##### 文書本文
ドジャース・大谷翔平投手は25日午後2時45分(日本時間26日6時45分)、
水原一平通訳が違法賭博問題で解雇された件に関して、声明文を発表した。
記者会見という形式だったが、質疑応答はなく、用意された主張を一方的に表明しただけなので、実質「声明文の発表」となった。
結論は、「スポーツ賭博に関与も送金していた事実はない」「水原氏が口座から金を盗み、嘘をついていた」という2点。
日本では大谷投手に同情的な報道が多かったが、アメリカメディアの中には、「オオタニが主犯で、通訳はいけにえにされたのでは」という疑惑が上がっていた。
まずは、その疑惑を全面否定するために行われた会見だったようだ。
だが、その内容は、いままで代理人が発表していたストーリーを大谷投手の言葉で詳しく説明し直しただけのもので、新たな発見はほとんどない。
たぶん、事前の打ち合わせが綿密に行われていたのだろう。
これで疑惑は払拭されたかというと、ほど遠い。
##########
**課題一覧**
1) 大谷投手の会見に関する文章によると、声明文が発表されたのは日本時間で何日の何時何分ですか。
2) 大谷投手の会見に関する文章を、最後の文の後から書き継いでください。
##### 元データ
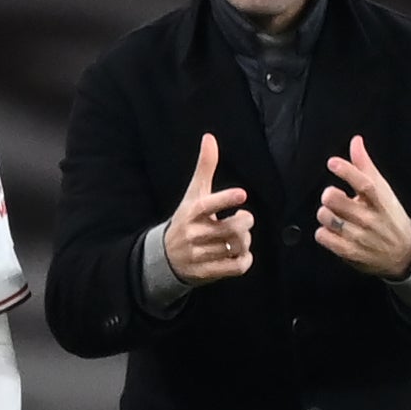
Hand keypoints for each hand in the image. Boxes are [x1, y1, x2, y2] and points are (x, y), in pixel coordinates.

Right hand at [163, 133, 253, 283]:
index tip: (242, 195)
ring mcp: (199, 255)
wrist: (165, 257)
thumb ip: (204, 167)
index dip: (225, 200)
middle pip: (232, 229)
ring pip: (236, 247)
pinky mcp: (206, 272)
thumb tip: (209, 137)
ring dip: (245, 241)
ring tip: (240, 236)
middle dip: (245, 223)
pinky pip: (236, 267)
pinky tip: (241, 254)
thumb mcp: (193, 194)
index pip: (208, 205)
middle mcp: (193, 234)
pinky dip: (245, 260)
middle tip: (242, 218)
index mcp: (191, 212)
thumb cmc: (186, 219)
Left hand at [316, 135, 410, 277]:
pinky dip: (322, 231)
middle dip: (329, 194)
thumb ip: (365, 166)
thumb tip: (356, 141)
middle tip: (332, 195)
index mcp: (381, 201)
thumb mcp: (383, 191)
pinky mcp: (349, 252)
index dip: (346, 171)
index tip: (332, 162)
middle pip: (337, 201)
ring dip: (324, 212)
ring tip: (333, 213)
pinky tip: (331, 229)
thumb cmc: (390, 217)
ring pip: (327, 218)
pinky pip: (323, 237)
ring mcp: (359, 237)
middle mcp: (370, 219)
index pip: (364, 183)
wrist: (404, 254)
##########
**想定解答**
1) 26日の6時45分です。

2)
自らの言葉で語ったということで、人柄の良さが実感され、ファンにとっては高評価の会見だった。
だが、肝心の疑惑が残ってしまったという点では残念な会見だった。
なぜアメリカメディアで「オオタニが主犯ではないのか」という疑惑が持ち上がったのかというと、別にアジア人の活躍を快く思わない人が言いがかりをつけているわけではない。
他人が不正にアクセスして高額の送金を何度も繰り返すことができてしまったことが不自然だからだ。
いまは、マネーロンダリングの警戒から、高額送金については金融機関は何重ものセキュリティチェックを設けており、正規の送金でも手続きは面倒なことこの上ない。
なのに、水原氏は堅牢なセキュリティを突破し、本人に気づかれないように高額送金を繰り返すことができたという。
そんなことは不可能だろう、と考えるのが常識だ。
だから、「オオタニが主犯」という疑惑が持ち上がったのだ。
ということは、「僕は何も知らない」ということをいくら繰り返しても、疑惑の払拭にはつながらない。
大谷投手も同じ疑問を持ったのなら、「いま銀行側に問い合わせている」という言葉があってしかるべきだった。
水原氏が不正アクセスできた理由を知りたいと多くの人が思っている。
この知りたいというのは、単に興味本位で真相を暴きたいという意味ではない。
これが、例えば銀行側のセキュリティに誰も知らない重大な穴があり、そこを突破された、というのなら、これは一人のスポーツ選手の話にとどまらず、社会全体に影響の及ぶ問題になるからだ。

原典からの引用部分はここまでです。